ACTION ITEM
Report each line of the entries below that has the word "Blvd" in it.

[Stored data entries]
<<<<

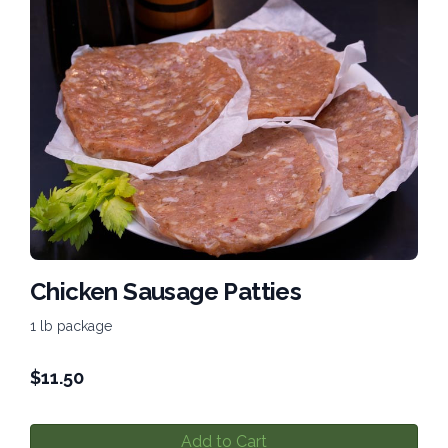
Chicken Sausage Patties
1 lb package
$
11.50
Add to Cart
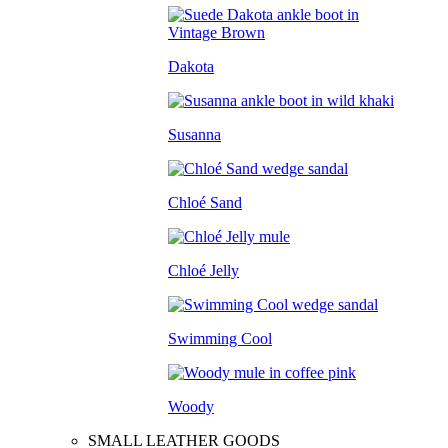
Dakota
Susanna
Chloé Sand
Chloé Jelly
Swimming Cool
Woody
SMALL LEATHER GOODS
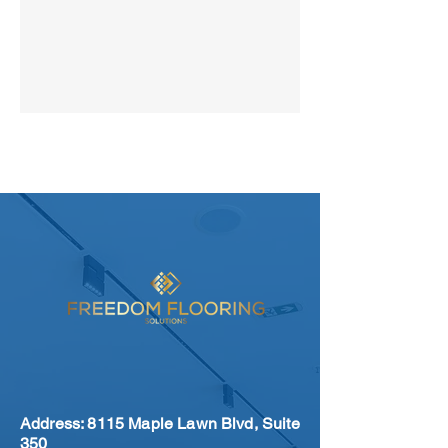
8151 Maple Lawn Blvd Suite 350
Fulton, MD 20759
Address: 8115 Maple Lawn Blvd, Suite
350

>>>>

TASK OUTPUT
8151 Maple Lawn Blvd Suite 350
Address: 8115 Maple Lawn Blvd, Suite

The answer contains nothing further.